What we are seeing
- As we mentioned in our blog yesterday, the Government of Canada announced on March 27, 2020 that it was increasing its small business wage subsidy from 10 percent to 75 per cent for qualifying businesses for up to 3 months, retroactive to March 15, 2020. The Government promised that more details on eligibility criteria would be announced prior to the end of March. Although we are still waiting for a formal press release, Prime Minster Trudeau provided some additional details during his press briefing on March 30, 2020:
- The subsidy will be available for all business irrespective of size;
- In order to qualify, a company must experience a decrease in revenues of at least 30%;
- The Government will cover up to 75% of a salary on the first $58,700, which could mean payments of up to $847 a week.
- The Government will encourage businesses to top up their employees’ wages with the remaining 25% of their salaries.
- We will be interested to see the guidance from the Government regarding how to calculate the 30% decrease in revenue, especially for businesses whose requests for goods or services are down dramatically but revenue realization generally occurs more than 30 to 60 days after completing a job order.
- We are also waiting to see if the 10% wage subsidy program, which was different in terms of quantum of benefit, but also in implementation, effective date, and the businesses which qualify, is withdrawn or if it is still available for companies which do not meet the 30% decrease in revenue requirement, either immediately or at all.
What we are hearing
- There continue to be temporary changes made to Employment Standards legislation across the country. For example, British Columbia, Ontario, Saskatchewan, and Alberta all introduced a two-week job-protected leave if an employee had to self-isolate or was caring for a dependent required to self-isolate. Manitoba very recently announced a temporary exception to its Employment Standards regulations to give employers more time to recall employees laid off as a result of COVID-19. Under its existing Employment Standards legislation, employees who have been laid off for 8 or more weeks in a 16-week period were deemed to be terminated and entitled to wages in lieu of notice. The Province introduced temporary amendments that would ensure any period of layoff occurring after March 1, 2020 would not be counted toward the period after which a temporary layoff would become a permanent termination. We expect the Government of Alberta will similarly extend the layoff period before a deemed termination occurs.
- The Chief Medical Officer has changed one of her instructions about people who are quarantined being allowed to go outside. While this was previously allowed, people in mandatory self-isolation are now prohibited from leaving their homes even to walk in their neighbourhood. Such people can get fresh air in their backyard, as long as they stay on private property. People who live in an apartment building or high-rise must stay inside and cannot use the elevators or stairwells to go outside. If their balcony is private and at least 2 meters away from the closest neighbour's, they may go outside on the balcony.
What we are saying
- There is some uncertainty as to whether parties continue to have the obligation to move court actions forward despite court access being limited to urgent or emergency matters. The Court has suspended all “filing deadlines” found in the Alberta Rules of Court. Whether this suspension applies to deadlines which do not involve the filing of documents is not clear. For example, the Rules require a plaintiff to serve an Affidavit of Records within three months of receipt of a filed Statement of Defence, with a defendant’s Affidavit of Records due two months after receipt of the plaintiff’s Affidavit of Records.

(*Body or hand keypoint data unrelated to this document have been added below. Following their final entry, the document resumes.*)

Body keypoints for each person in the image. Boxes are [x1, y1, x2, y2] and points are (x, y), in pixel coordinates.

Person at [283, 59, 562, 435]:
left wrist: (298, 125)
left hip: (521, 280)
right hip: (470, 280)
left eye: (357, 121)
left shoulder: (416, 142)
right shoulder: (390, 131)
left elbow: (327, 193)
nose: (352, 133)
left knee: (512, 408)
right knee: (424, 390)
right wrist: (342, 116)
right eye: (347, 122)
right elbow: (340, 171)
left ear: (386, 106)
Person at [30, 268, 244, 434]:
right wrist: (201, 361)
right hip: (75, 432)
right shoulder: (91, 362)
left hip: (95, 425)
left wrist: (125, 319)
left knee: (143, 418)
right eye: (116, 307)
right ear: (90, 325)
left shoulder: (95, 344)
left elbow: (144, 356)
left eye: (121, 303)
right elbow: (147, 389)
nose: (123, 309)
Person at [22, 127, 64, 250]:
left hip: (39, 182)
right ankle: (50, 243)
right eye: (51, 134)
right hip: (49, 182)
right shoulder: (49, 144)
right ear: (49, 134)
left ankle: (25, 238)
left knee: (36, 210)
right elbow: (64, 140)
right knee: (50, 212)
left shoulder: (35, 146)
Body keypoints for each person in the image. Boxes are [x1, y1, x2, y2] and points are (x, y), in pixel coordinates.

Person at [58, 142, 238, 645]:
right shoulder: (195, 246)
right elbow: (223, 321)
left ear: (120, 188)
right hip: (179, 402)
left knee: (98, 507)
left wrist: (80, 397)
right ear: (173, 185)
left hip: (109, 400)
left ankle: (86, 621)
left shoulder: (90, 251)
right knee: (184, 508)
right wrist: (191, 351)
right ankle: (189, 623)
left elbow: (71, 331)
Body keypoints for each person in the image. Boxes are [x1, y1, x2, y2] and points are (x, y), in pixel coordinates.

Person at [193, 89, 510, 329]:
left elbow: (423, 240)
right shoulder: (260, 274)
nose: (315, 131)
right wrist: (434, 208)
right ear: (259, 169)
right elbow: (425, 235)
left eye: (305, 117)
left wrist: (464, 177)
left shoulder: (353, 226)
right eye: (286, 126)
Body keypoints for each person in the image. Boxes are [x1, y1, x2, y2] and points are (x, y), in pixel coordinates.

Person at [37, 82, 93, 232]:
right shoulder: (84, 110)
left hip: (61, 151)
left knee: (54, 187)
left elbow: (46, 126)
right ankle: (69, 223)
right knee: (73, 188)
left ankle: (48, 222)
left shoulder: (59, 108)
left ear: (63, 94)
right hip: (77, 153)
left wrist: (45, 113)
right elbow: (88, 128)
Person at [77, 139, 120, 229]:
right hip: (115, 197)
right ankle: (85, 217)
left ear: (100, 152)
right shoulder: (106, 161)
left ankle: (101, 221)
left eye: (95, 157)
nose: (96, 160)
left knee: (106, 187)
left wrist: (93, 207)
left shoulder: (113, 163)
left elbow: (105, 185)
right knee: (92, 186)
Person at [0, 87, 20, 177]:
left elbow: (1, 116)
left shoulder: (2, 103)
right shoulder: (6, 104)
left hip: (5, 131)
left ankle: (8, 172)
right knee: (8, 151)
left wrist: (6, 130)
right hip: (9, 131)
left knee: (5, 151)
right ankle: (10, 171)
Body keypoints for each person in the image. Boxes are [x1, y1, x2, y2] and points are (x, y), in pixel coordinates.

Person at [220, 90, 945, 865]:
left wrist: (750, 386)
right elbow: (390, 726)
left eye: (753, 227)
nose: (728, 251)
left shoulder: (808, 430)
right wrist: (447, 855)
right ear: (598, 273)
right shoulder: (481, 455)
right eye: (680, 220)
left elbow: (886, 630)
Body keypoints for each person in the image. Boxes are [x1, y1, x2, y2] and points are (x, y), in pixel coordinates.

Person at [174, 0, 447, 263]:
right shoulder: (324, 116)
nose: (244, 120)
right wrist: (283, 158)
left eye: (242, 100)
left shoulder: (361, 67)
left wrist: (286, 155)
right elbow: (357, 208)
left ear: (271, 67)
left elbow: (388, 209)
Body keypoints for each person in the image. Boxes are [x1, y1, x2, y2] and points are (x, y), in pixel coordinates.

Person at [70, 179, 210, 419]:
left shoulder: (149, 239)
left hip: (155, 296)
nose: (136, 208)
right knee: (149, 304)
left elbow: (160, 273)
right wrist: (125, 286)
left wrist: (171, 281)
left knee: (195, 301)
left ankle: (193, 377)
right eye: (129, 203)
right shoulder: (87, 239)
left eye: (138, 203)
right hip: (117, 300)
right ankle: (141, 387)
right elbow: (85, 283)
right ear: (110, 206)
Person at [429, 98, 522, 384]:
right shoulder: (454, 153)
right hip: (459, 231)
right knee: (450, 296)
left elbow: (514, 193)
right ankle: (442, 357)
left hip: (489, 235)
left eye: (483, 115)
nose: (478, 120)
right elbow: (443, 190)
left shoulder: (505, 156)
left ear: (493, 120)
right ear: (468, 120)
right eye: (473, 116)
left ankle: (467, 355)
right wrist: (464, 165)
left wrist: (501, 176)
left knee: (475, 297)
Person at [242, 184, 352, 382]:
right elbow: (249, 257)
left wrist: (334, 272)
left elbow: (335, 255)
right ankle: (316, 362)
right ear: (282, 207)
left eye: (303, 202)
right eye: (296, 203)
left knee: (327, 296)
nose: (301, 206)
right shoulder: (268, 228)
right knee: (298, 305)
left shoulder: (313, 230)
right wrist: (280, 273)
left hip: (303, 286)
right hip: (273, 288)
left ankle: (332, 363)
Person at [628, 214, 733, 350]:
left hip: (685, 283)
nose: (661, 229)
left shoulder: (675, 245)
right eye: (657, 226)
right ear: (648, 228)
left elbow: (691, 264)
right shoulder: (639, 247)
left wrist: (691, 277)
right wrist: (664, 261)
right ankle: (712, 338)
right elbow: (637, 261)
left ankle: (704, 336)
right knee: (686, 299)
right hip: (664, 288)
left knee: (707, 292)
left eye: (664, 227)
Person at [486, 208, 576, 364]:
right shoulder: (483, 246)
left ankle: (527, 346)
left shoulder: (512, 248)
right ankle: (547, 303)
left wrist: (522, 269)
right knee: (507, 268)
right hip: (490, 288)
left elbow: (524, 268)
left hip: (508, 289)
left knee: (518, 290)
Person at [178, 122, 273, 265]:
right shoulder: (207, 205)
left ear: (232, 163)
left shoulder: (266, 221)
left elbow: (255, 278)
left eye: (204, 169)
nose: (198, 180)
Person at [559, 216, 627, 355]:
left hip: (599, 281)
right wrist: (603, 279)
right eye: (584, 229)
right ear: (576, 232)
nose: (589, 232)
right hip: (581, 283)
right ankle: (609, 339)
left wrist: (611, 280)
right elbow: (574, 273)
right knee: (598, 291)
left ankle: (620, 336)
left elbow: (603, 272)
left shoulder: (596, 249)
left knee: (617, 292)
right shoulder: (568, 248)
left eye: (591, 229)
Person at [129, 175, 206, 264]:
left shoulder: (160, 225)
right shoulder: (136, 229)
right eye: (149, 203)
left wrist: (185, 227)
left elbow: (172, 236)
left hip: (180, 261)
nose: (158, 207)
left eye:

The Affidavit of Records is not filed before it is served. As such, it is not clear whether the direction of the Court suspending filing deadlines applies to service of an unfiled Statement of Defence. There is a penalty imposed on any party which does not meet its deadline for service of the Affidavit of Records; however, the Rules do say that the penalty will not be assessed if the party has “sufficient cause” for not meeting the deadline. It is probably that the Court will find a state of emergency due to a pandemic qualifies as sufficient cause.
- Even if there is no obligation of the parties to move litigation forward, there may be practical reasons to do so. There will inevitably be a backlog of applications and appearances once the courts reopen and matters which were previously adjourned are rescheduled. This backlog will only exacerbate the demand on judicial resources already stretched thin prior to the pandemic. There may also be no more optimal time to focus on the issues in litigation while other business demands are lessened. Finally, claimants may be more willing to compromise and accept a reduced but certain amount as opposed to holding out for a higher amount, which will require waiting for the claim to make its even longer way through the court process to trial.